O grupo, proveniente do Baixo Mondego, iniciou a sua marcha lenta pela Estrada Nacional (EN) 111 desde as 10h30, em direcção à Baixa de Coimbra. Às 14h00, os manifestantes chegaram à cidade, concentrando-se junto à Direcção Regional de Agricultura e Pescas. A PSP já havia reservado uma área para estacionamento, embora a quantidade de tractores tenha excedido as expectativas, levando a preocupações sobre a falta de espaço.
“A razão da inflação não está na produção” foi uma das frases de destaque durante o protesto, evidenciando as preocupações dos agricultores em relação a várias questões que afectam o sector. O protesto em Coimbra parece ter surgido de forma espontânea, não estando inicialmente integrado na programação do Movimento Civil Agricultores de Portugal.
Este protesto ocorre um dia após o Governo anunciar um pacote de mais de 400 milhões de euros, destinado a mitigar os impactos da seca e reforçar o Plano Estratégico da Política Agrícola Comum (PEPAC). No entanto, os agricultores continuam a reivindicar o direito à alimentação adequada, condições justas e a valorização da actividade agrícola.
Enquanto Coimbra foi palco de uma das manifestações mais expressivas, outras regiões do país também testemunharam bloqueios e protestos. Várias estradas de acesso à fronteira com Espanha foram interrompidas por agricultores portugueses em tractores, que aderiram à iniciativa do Movimento Civil de Agricultores.
A Guarda Nacional Republicana (GNR) informou que desde as primeiras horas da manhã, estradas em diferentes regiões, como Guarda, Elvas, Santarém, Beja, Bragança e outros locais, estavam condicionadas devido aos protestos. Em alguns casos, como em Elvas, os agricultores ameaçam levar os protestos até Lisboa se o Governo não abordar suas reivindicações.
A ministra da Agricultura, Maria do Céu Antunes, instou os agricultores a confiarem no Governo e nas instâncias europeias, afirmando que será solicitada autorização à Comissão Europeia para utilizar o Orçamento do Estado a fim de evitar distorções no mercado. Enquanto isso, as acções de protesto continuam a ser acompanhadas pela GNR e pela Guardia Civil espanhola nas áreas de fronteira.

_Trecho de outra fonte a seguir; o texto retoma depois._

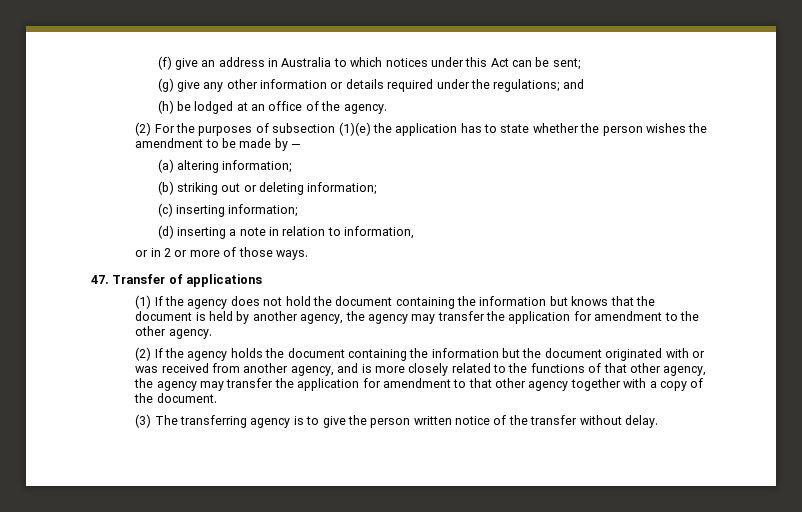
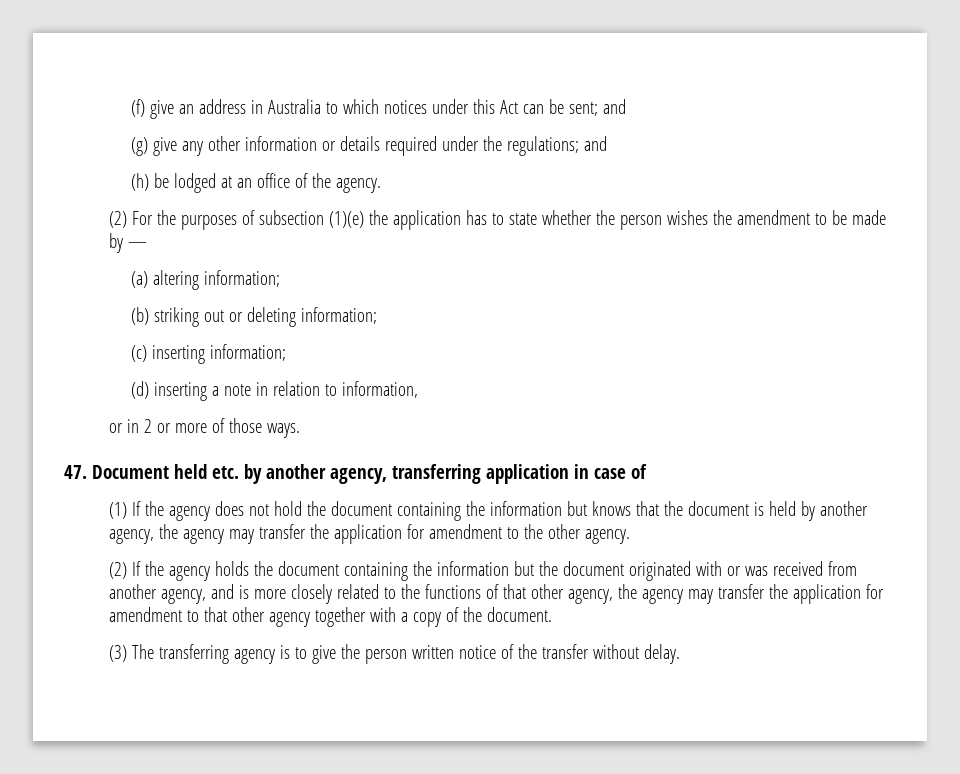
(580, 64) none -> [603,99,627,114] and
[112,274,263,287] Transfer of applications -> [92,464,647,484] Document held etc. by another agency, transferring application in case of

O Movimento Civil de Agricultores reforça a sua postura, apresentando-se como um movimento espontâneo e apartidário, destacando a preparação dos agricultores portugueses para “se defenderem do ataque permanente à sustentabilidade, à soberania alimentar e à vida rural”. Este movimento ecoa manifestações semelhantes em outros países europeus, onde os agricultores denunciam a queda de rendimentos, pensões baixas, complexidade administrativa, inflação dos padrões e a concorrência estrangeira.